> _Exercise details_
Output the data below exactly, images excluded.

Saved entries
......
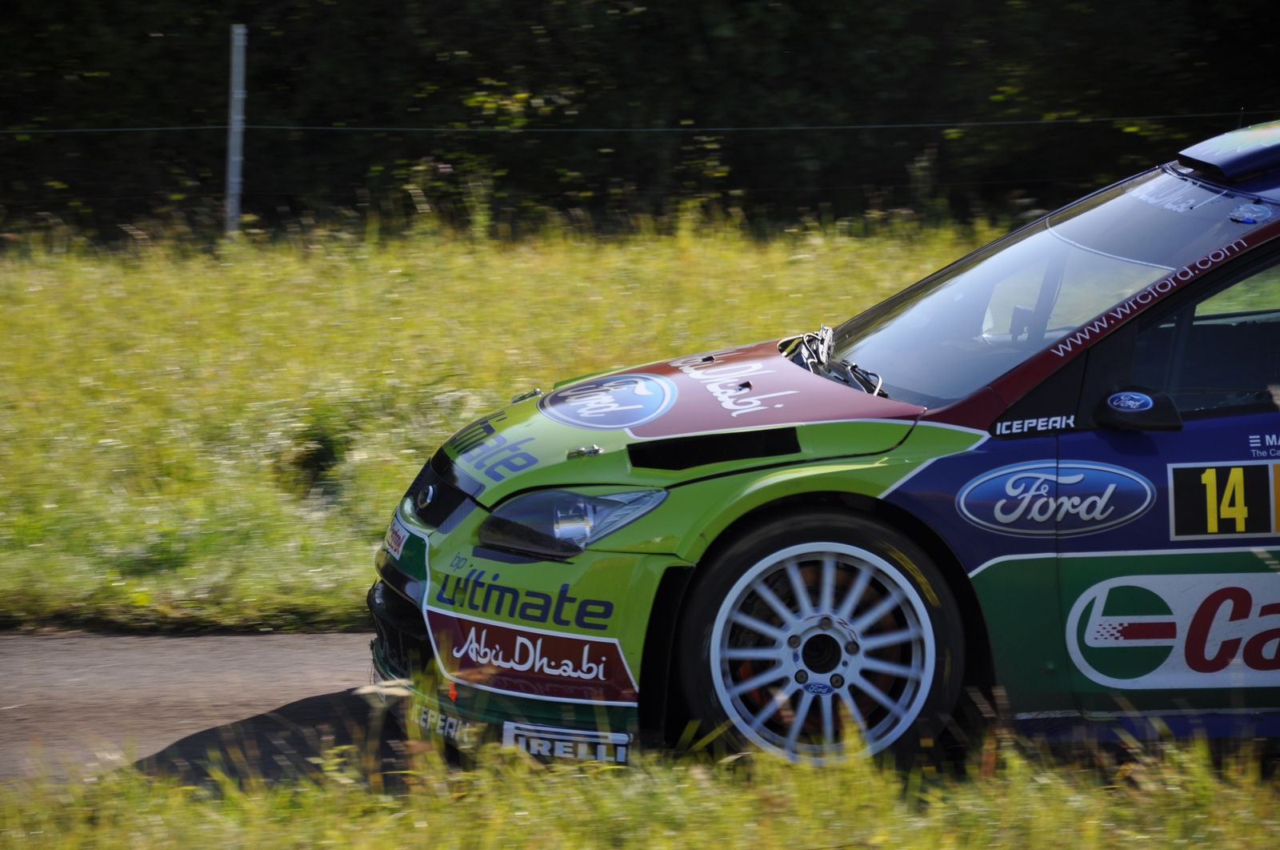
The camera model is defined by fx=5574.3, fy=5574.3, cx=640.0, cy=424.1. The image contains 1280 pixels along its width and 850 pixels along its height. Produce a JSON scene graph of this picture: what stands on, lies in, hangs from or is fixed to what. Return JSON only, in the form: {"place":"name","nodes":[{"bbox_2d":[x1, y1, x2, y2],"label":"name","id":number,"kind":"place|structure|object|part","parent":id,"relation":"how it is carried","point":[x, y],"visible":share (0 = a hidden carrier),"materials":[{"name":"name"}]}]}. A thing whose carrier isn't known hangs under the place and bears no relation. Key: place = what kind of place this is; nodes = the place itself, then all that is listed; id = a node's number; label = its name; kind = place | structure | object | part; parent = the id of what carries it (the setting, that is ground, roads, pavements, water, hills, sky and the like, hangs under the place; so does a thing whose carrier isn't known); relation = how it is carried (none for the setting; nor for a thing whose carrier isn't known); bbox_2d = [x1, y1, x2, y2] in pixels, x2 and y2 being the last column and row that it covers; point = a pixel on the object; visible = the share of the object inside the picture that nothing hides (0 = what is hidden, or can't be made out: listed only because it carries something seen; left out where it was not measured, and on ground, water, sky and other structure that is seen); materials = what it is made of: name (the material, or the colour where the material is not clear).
{"place":"outdoors","nodes":[
{"label":"outdoors","id":0,"kind":"place"},
{"bbox_2d":[0,628,410,790],"label":"road","id":1,"kind":"structure","parent":0,"point":[286,650],"materials":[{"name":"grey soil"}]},
{"bbox_2d":[0,208,1011,631],"label":"grass field","id":2,"kind":"structure","parent":0,"point":[552,263],"materials":[{"name":"green plant"}]},
{"bbox_2d":[224,24,247,236],"label":"fence post","id":3,"kind":"object","parent":2,"relation":"on","point":[236,157],"visible":0.82,"materials":[{"name":"metal"}]},
{"bbox_2d":[2,115,1263,134],"label":"wire","id":4,"kind":"object","parent":3,"relation":"attached to","point":[289,127],"visible":0.91,"materials":[{"name":"grey metal"}]},
{"bbox_2d":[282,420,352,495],"label":"shrub","id":5,"kind":"object","parent":2,"relation":"on","point":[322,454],"visible":0.82,"materials":[{"name":"green plant"}]},
{"bbox_2d":[0,0,1279,234],"label":"hedge","id":6,"kind":"object","parent":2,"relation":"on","point":[622,8],"visible":0.71,"materials":[{"name":"green plant"}]},
{"bbox_2d":[0,724,1279,849],"label":"grass verge","id":7,"kind":"structure","parent":0,"point":[953,848],"materials":[{"name":"green plant"}]},
{"label":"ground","id":8,"kind":"structure","parent":0},
{"bbox_2d":[366,112,1279,779],"label":"rally car","id":9,"kind":"object","parent":8,"relation":"on","point":[1188,298],"visible":0.94,"materials":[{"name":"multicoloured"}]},
{"bbox_2d":[382,511,411,559],"label":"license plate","id":10,"kind":"object","parent":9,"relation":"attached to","point":[399,534],"visible":0.64,"materials":[{"name":"white"}]},
{"bbox_2d":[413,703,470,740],"label":"decal","id":11,"kind":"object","parent":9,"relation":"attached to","point":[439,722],"visible":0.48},
{"bbox_2d":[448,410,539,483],"label":"decal","id":12,"kind":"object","parent":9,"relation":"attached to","point":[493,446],"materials":[{"name":"blue plastic"}]},
{"bbox_2d":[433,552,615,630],"label":"decal","id":13,"kind":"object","parent":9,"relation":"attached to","point":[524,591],"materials":[{"name":"blue plastic"}]},
{"bbox_2d":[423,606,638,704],"label":"sticker","id":14,"kind":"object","parent":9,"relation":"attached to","point":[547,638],"visible":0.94,"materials":[{"name":"red plastic"}]},
{"bbox_2d":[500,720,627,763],"label":"sticker","id":15,"kind":"object","parent":9,"relation":"attached to","point":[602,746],"visible":0.75,"materials":[{"name":"white plastic"}]},
{"bbox_2d":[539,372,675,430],"label":"round sticker","id":16,"kind":"object","parent":9,"relation":"attached to","point":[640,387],"visible":0.97,"materials":[{"name":"blue plastic"}]},
{"label":"wheel","id":17,"kind":"part","parent":9,"relation":"part of","materials":[{"name":"white metal"}]},
{"bbox_2d":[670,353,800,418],"label":"decal","id":18,"kind":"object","parent":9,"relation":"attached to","point":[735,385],"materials":[{"name":"plastic"}]},
{"bbox_2d":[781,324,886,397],"label":"windshield wiper","id":19,"kind":"object","parent":9,"relation":"on","point":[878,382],"visible":0.53,"materials":[{"name":"black"}]},
{"label":"windshield","id":20,"kind":"part","parent":9,"relation":"part of","materials":[{"name":"clear glass"}]},
{"bbox_2d":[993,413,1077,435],"label":"decal","id":21,"kind":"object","parent":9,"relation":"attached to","point":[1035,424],"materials":[{"name":"white plastic"}]},
{"bbox_2d":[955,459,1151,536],"label":"oval sticker","id":22,"kind":"object","parent":9,"relation":"attached to","point":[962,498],"visible":0.96,"materials":[{"name":"blue plastic"}]},
{"bbox_2d":[1092,385,1184,433],"label":"side mirror","id":23,"kind":"object","parent":9,"relation":"attached to","point":[1118,397],"visible":0.96,"materials":[{"name":"black plastic"}]},
{"bbox_2d":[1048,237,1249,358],"label":"decal","id":24,"kind":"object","parent":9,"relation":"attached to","point":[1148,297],"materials":[{"name":"white plastic"}]},
{"bbox_2d":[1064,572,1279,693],"label":"decal","id":25,"kind":"object","parent":9,"relation":"attached to","point":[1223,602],"visible":0.98,"materials":[{"name":"white plastic"}]},
{"label":"window","id":26,"kind":"part","parent":9,"relation":"part of","materials":[{"name":"clear glass"}]},
{"bbox_2d":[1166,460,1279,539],"label":"sticker","id":27,"kind":"object","parent":9,"relation":"attached to","point":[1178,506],"visible":0.99,"materials":[{"name":"black plastic"}]},
{"bbox_2d":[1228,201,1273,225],"label":"round sticker","id":28,"kind":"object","parent":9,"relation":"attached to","point":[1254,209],"visible":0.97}
]}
......
> _Answer_
The camera model is defined by fx=5574.3, fy=5574.3, cx=640.0, cy=424.1. The image contains 1280 pixels along its width and 850 pixels along its height. Produce a JSON scene graph of this picture: what stands on, lies in, hangs from or is fixed to what. Return JSON only, in the form: {"place":"name","nodes":[{"bbox_2d":[x1, y1, x2, y2],"label":"name","id":number,"kind":"place|structure|object|part","parent":id,"relation":"how it is carried","point":[x, y],"visible":share (0 = a hidden carrier),"materials":[{"name":"name"}]}]}. A thing whose carrier isn't known hangs under the place and bears no relation. Key: place = what kind of place this is; nodes = the place itself, then all that is listed; id = a node's number; label = its name; kind = place | structure | object | part; parent = the id of what carries it (the setting, that is ground, roads, pavements, water, hills, sky and the like, hangs under the place; so does a thing whose carrier isn't known); relation = how it is carried (none for the setting; nor for a thing whose carrier isn't known); bbox_2d = [x1, y1, x2, y2] in pixels, x2 and y2 being the last column and row that it covers; point = a pixel on the object; visible = the share of the object inside the picture that nothing hides (0 = what is hidden, or can't be made out: listed only because it carries something seen; left out where it was not measured, and on ground, water, sky and other structure that is seen); materials = what it is made of: name (the material, or the colour where the material is not clear).
{"place":"outdoors","nodes":[
{"label":"outdoors","id":0,"kind":"place"},
{"bbox_2d":[0,628,410,790],"label":"road","id":1,"kind":"structure","parent":0,"point":[286,650],"materials":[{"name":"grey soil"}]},
{"bbox_2d":[0,208,1011,631],"label":"grass field","id":2,"kind":"structure","parent":0,"point":[552,263],"materials":[{"name":"green plant"}]},
{"bbox_2d":[224,24,247,236],"label":"fence post","id":3,"kind":"object","parent":2,"relation":"on","point":[236,157],"visible":0.82,"materials":[{"name":"metal"}]},
{"bbox_2d":[2,115,1263,134],"label":"wire","id":4,"kind":"object","parent":3,"relation":"attached to","point":[289,127],"visible":0.91,"materials":[{"name":"grey metal"}]},
{"bbox_2d":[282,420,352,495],"label":"shrub","id":5,"kind":"object","parent":2,"relation":"on","point":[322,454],"visible":0.82,"materials":[{"name":"green plant"}]},
{"bbox_2d":[0,0,1279,234],"label":"hedge","id":6,"kind":"object","parent":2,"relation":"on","point":[622,8],"visible":0.71,"materials":[{"name":"green plant"}]},
{"bbox_2d":[0,724,1279,849],"label":"grass verge","id":7,"kind":"structure","parent":0,"point":[953,848],"materials":[{"name":"green plant"}]},
{"label":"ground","id":8,"kind":"structure","parent":0},
{"bbox_2d":[366,112,1279,779],"label":"rally car","id":9,"kind":"object","parent":8,"relation":"on","point":[1188,298],"visible":0.94,"materials":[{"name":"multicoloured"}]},
{"bbox_2d":[382,511,411,559],"label":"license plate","id":10,"kind":"object","parent":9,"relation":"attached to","point":[399,534],"visible":0.64,"materials":[{"name":"white"}]},
{"bbox_2d":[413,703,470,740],"label":"decal","id":11,"kind":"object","parent":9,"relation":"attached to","point":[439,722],"visible":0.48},
{"bbox_2d":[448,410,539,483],"label":"decal","id":12,"kind":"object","parent":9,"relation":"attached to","point":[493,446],"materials":[{"name":"blue plastic"}]},
{"bbox_2d":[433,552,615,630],"label":"decal","id":13,"kind":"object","parent":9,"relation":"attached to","point":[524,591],"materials":[{"name":"blue plastic"}]},
{"bbox_2d":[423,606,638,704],"label":"sticker","id":14,"kind":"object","parent":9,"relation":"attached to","point":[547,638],"visible":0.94,"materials":[{"name":"red plastic"}]},
{"bbox_2d":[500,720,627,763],"label":"sticker","id":15,"kind":"object","parent":9,"relation":"attached to","point":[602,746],"visible":0.75,"materials":[{"name":"white plastic"}]},
{"bbox_2d":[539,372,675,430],"label":"round sticker","id":16,"kind":"object","parent":9,"relation":"attached to","point":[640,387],"visible":0.97,"materials":[{"name":"blue plastic"}]},
{"label":"wheel","id":17,"kind":"part","parent":9,"relation":"part of","materials":[{"name":"white metal"}]},
{"bbox_2d":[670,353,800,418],"label":"decal","id":18,"kind":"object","parent":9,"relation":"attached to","point":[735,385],"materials":[{"name":"plastic"}]},
{"bbox_2d":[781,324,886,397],"label":"windshield wiper","id":19,"kind":"object","parent":9,"relation":"on","point":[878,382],"visible":0.53,"materials":[{"name":"black"}]},
{"label":"windshield","id":20,"kind":"part","parent":9,"relation":"part of","materials":[{"name":"clear glass"}]},
{"bbox_2d":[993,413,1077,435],"label":"decal","id":21,"kind":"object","parent":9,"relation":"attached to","point":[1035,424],"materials":[{"name":"white plastic"}]},
{"bbox_2d":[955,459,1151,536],"label":"oval sticker","id":22,"kind":"object","parent":9,"relation":"attached to","point":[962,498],"visible":0.96,"materials":[{"name":"blue plastic"}]},
{"bbox_2d":[1092,385,1184,433],"label":"side mirror","id":23,"kind":"object","parent":9,"relation":"attached to","point":[1118,397],"visible":0.96,"materials":[{"name":"black plastic"}]},
{"bbox_2d":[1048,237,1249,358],"label":"decal","id":24,"kind":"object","parent":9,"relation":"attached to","point":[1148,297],"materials":[{"name":"white plastic"}]},
{"bbox_2d":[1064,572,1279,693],"label":"decal","id":25,"kind":"object","parent":9,"relation":"attached to","point":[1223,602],"visible":0.98,"materials":[{"name":"white plastic"}]},
{"label":"window","id":26,"kind":"part","parent":9,"relation":"part of","materials":[{"name":"clear glass"}]},
{"bbox_2d":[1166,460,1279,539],"label":"sticker","id":27,"kind":"object","parent":9,"relation":"attached to","point":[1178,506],"visible":0.99,"materials":[{"name":"black plastic"}]},
{"bbox_2d":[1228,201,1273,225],"label":"round sticker","id":28,"kind":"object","parent":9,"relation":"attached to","point":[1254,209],"visible":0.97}
]}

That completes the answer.